29) no Rio de Janeiro. Com “um belo ar de burguês satisfeito” (p. 30), mora com
a família numa mansão na praia de Botafogo, “em que as roupas, as comidas e as
bebidas atafulhavam os armários e a despensa até a brutalidade” (p. 209). A
mulher, Camila, filha de “gente pobre, mas de educação” (p. 45), vive para
festas e para o amante, o doutor Gervásio, um médico rico que não precisa
exercer a profissão. O filho mais velho, Mário, sabendo do caso extraconjugal
da mãe, vinga-se, gastando dinheiro com mulheres e farras, indignado com o
comportamento de Camila e com a cegueira do pai, único entre todos a não
desconfiar do adultério. Há ainda a filha Ruth, violinista sensível e
talentosa, as irmãs gêmeas Lia e Rachel, a sobrinha Nina, filha de um irmão de
Camila, e a empregada Noca, espécie de faz-tudo. Pouco a pouco, Francisco
Teodoro envolve-se com especulações sobre o preço do café até que, falido,
mata-se, envergonhado por não conseguir manter seu sonho de “ser o primeiro
negociante, o mais hábil, o mais forte” (p. 33). Assim, empobrecida, a família
muda-se para uma pequena casa no subúrbio, que Francisco Teodoro havia doado
para o futuro incerto de Nina, longe dos antigos amigos e abandonados até mesmo
por Mário, agora casado com a nobre e rica Paquita, “arzinho enfadado de loura
anêmica”, (p. 184). Noca, Nina e Ruth começam a trabalhar para compor o
orçamento doméstico, enquanto Camila descobre decepcionada que o amante havia
lhe mentido todo o tempo, pois, casado, havia deixado a mulher por ela ter
cometido adultério... Romance fluido, escrito na terceira pessoa, o que deixa a
narradora à vontade para comentar o que vai na consciência dos personagens, é
uma crítica acerba a respeito da desigualdade social – “Que direito teriam uns
a todas as primícias e regalos da vida, se havia outros que nem por uma nesga
viam a felicidade?” (p. 238), pergunta-se Ruth -, do trabalho como instrumento
de emancipação do ser humano e do papel da mulher na sociedade. A opressão de
Camila se dá tanto pelo marido, João Teodoro – “A mulher nasceu para mãe de
família. O lar é o seu altar; deslocada dele não vale nada!” (p.
================================
_O QUE FAZER:_ Escreva a continuação do texto sobre o romance da família de Francisco Teodoro, a partir do ponto em que ele para. A listagem não tem nenhum papel aqui.

_Registros salvos:_
================================
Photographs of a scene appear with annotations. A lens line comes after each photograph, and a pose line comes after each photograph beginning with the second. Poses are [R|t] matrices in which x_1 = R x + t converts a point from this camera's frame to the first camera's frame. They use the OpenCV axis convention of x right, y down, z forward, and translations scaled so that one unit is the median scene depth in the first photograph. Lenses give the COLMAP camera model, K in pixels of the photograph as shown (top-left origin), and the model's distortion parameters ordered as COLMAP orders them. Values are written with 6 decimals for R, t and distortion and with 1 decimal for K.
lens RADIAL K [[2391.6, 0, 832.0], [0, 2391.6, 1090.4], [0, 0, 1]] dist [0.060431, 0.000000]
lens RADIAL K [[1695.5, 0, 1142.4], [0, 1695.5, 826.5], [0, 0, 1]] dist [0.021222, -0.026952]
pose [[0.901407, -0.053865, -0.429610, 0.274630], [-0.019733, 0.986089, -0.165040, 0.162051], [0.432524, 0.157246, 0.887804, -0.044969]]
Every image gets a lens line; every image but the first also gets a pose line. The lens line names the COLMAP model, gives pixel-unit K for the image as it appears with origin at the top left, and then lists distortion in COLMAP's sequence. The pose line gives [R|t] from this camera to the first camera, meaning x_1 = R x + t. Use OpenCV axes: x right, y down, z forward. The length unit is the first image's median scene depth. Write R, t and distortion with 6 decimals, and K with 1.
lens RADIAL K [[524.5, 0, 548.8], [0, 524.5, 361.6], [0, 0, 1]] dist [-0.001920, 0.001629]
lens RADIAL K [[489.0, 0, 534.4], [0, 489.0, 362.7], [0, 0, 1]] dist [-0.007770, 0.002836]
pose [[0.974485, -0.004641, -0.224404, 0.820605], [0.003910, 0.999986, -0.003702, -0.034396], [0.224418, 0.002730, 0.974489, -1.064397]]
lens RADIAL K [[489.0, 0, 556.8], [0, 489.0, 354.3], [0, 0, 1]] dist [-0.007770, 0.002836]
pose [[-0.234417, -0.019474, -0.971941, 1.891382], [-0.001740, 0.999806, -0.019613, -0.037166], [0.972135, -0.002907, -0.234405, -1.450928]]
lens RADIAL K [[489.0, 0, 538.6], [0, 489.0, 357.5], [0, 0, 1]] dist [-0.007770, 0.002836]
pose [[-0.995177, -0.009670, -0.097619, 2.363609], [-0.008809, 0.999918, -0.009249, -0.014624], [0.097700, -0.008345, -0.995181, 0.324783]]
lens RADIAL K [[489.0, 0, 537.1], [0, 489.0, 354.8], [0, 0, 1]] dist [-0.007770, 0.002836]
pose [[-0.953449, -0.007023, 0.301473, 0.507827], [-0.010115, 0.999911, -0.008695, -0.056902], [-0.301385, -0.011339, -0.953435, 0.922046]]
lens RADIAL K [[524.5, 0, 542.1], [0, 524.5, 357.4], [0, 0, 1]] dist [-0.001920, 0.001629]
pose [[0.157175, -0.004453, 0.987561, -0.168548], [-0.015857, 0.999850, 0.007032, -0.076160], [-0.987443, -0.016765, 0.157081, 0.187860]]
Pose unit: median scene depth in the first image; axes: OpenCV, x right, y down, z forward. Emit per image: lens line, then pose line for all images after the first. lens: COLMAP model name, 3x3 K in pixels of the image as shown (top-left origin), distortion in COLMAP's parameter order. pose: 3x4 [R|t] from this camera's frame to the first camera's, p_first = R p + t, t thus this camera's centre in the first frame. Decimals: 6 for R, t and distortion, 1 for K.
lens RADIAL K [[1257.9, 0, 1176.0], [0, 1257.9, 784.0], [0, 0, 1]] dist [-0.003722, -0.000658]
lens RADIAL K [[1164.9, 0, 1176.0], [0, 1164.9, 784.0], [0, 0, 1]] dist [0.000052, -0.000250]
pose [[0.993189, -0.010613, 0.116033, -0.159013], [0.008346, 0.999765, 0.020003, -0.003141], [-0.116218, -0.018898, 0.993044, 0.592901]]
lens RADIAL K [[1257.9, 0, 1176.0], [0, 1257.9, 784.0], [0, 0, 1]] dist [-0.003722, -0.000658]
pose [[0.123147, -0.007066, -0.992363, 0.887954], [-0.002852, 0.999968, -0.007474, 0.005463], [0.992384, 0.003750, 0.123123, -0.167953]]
================================
_RESULTADO ABAIXO:_
81); “não quis casar com mulher sabichona. É nas medíocres que se
encontram as esposas” (p. 132), ele pensa –, quanto pelo amante, Gervásio, um
sujeito arrogante e superficial, que faz de Camila “obra sua”, pois ele a
transforma, mudando-a “ao influxo de seus gostos, da sua convivência e do seu
espírito” (p. 75). O romance também denuncia, de forma veemente, a violência
doméstica contra as mulheres, sejam ricas como D. Joana, uma das tias de
Camila, viúva de um colchoeiro, “de quem sofrera os maus tratos que, na
inconsciência das bebedeiras, ele lhe ministrava” (p. 61); ou como a mãe do
Capitão Rino, “morta a facada pelo pai, como adúltera” (p. 196); sejam
miseráveis como Sancha, a empregada que ironicamente apanha todos os dias de D.
Joana, com a conivência indiferente da outra tia, D. Etelvina. A narradora
passeia com absoluta competência tanto pelas mansões e armazéns do cais do
porto, quanto pelas favelas nascentes (“Era o resto de uma cidade, tomada de assalto por gente expatriada,
resignada a tudo: ao pão duro e à sombra de qualquer telha barata. Uma pobreza
avarenta aquela, que formigava por toda a encosta de lajedos brutos, entre
ratazanas e águas servidas” (p. 101)). Com competência, ela consegue, até
mesmo, formular um diagnóstico bastante preciso do que o país iria se tornar:
“A pulsação do seu sangue alvoraçado dava-lhe [ a João Teodoro] a percepção
fantástica de que o Brasil seria arrastado vertiginosamente pela maldade de
uns, a ignorância de outros e a ambição de todos, em voragens abertas pela
política amaldiçoada” (p. 312).
(Novembro, 2018)
Avaliação: MUITO BOM
Entre aspas:
Entre aspas:
“Qual é a mulher, por mais estúpida, ou mais indiferente,
que não adivinhe, que não sinta o adultério do marido no próprio dia em que ele
é cometido? Há sempre um vestígio da outra, que se mostra em um gesto,, em um
perfume, em uma palavra, em um carinho... Eles traem-se com as compensações que
nos trazem...”. (p. 72)
“Os senhores romancistas não perdoam às mulheres; fazem-nas
responsáveis por tudo – como se não pagássemos cara a felicidade que fruímos!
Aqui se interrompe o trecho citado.